GOAL OF THE EXERCISE: Using only the entries below, copy exactly the lines that begin at the one with "trustworthy, uplifting stories" and end at the one with "Speech Interactions on Mobile", both included. Drop the pictures.

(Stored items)
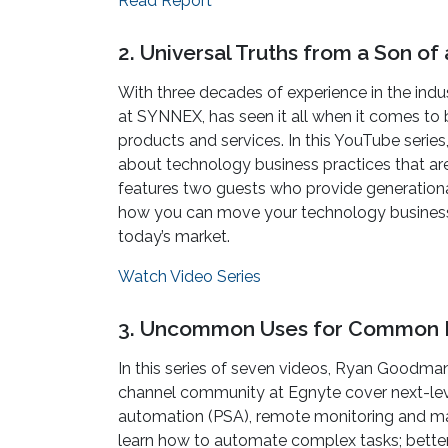
Read Report
2. Universal Truths from a Son o
With three decades of experience in the indus
at SYNNEX, has seen it all when it comes to
products and services. In this YouTube series,
about technology business practices that a
features two guests who provide generational
how you can move your technology business f
today’s market.
Watch Video Series
3. Uncommon Uses for Common 
In this series of seven videos, Ryan Goodman
channel community at Egnyte cover next-leve
automation (PSA), remote monitoring and man
learn how to automate complex tasks; better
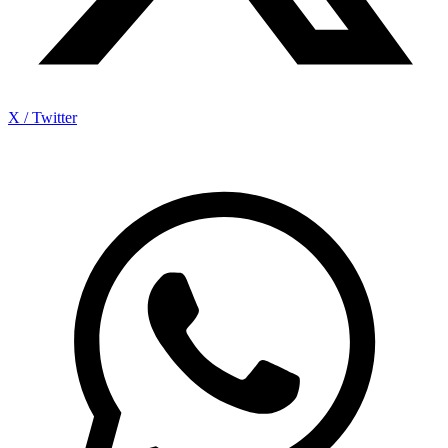
X / Twitter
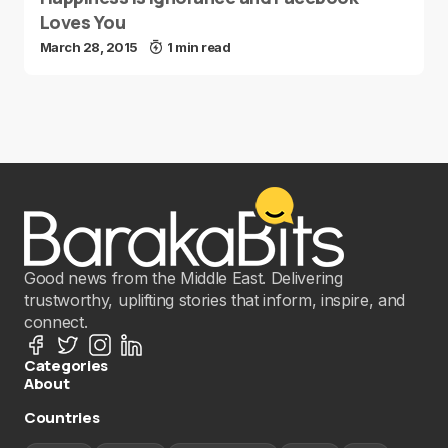
Loves You
March 28, 2015
1 min read
Good news from the Middle East. Delivering
trustworthy, uplifting stories that inform, inspire, and
connect.
Categories
About
Countries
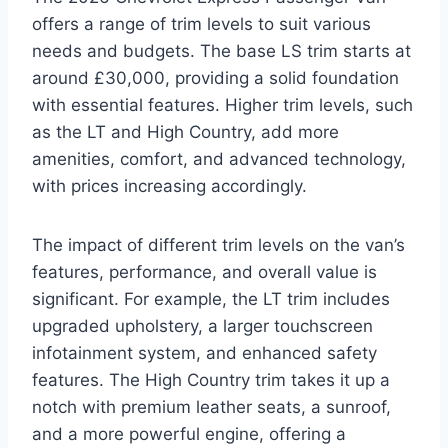
offers a range of trim levels to suit various
needs and budgets. The base LS trim starts at
around £30,000, providing a solid foundation
with essential features. Higher trim levels, such
as the LT and High Country, add more
amenities, comfort, and advanced technology,
with prices increasing accordingly.
The impact of different trim levels on the van’s
features, performance, and overall value is
significant. For example, the LT trim includes
upgraded upholstery, a larger touchscreen
infotainment system, and enhanced safety
features. The High Country trim takes it up a
notch with premium leather seats, a sunroof,
and a more powerful engine, offering a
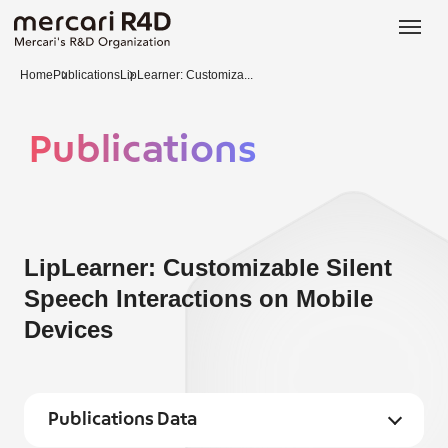
日本語
ENGLISH
Home
Publications
LipLearner: Customiza...
Publications
LipLearner: Customizable Silent
Speech Interactions on Mobile
Devices
Publications Data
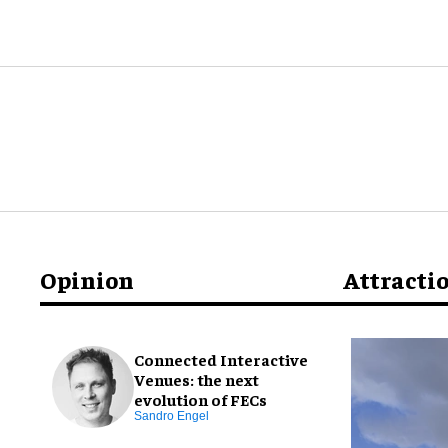
Opinion
Attracti
Connected Interactive
Venues: the next
evolution of FECs
Sandro Engel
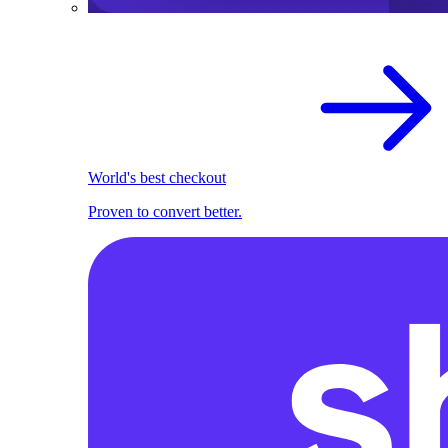
World's best checkout
Proven to convert better.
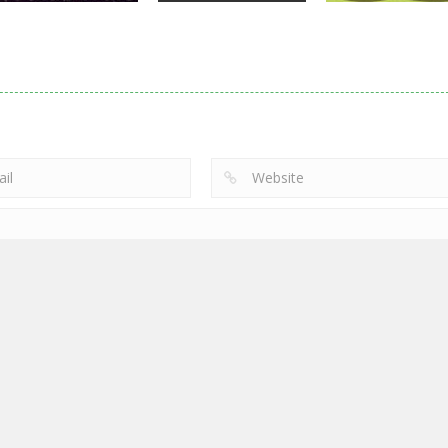
Action
Noobwars Red
Other
Puzzles
Zodiac Wars
and Blue
Hero Tower Wa
2.66K
2.61K
2.
 by
Free games
|
Privacy Policy
|
Cookie Policy
|
Friv & Gamez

RESPONSE FOR THIS EXERCISE:
trustworthy, uplifting stories that inform, inspire, and
connect.
Categories
About
Countries
offers a range of trim levels to suit various
needs and budgets. The base LS trim starts at
around £30,000, providing a solid foundation
with essential features. Higher trim levels, such
as the LT and High Country, add more
amenities, comfort, and advanced technology,
with prices increasing accordingly.
The impact of different trim levels on the van’s
features, performance, and overall value is
significant. For example, the LT trim includes
upgraded upholstery, a larger touchscreen
infotainment system, and enhanced safety
features. The High Country trim takes it up a
notch with premium leather seats, a sunroof,
and a more powerful engine, offering a
日本語
ENGLISH
Home
Publications
LipLearner: Customiza...
Publications
LipLearner: Customizable Silent
Speech Interactions on Mobile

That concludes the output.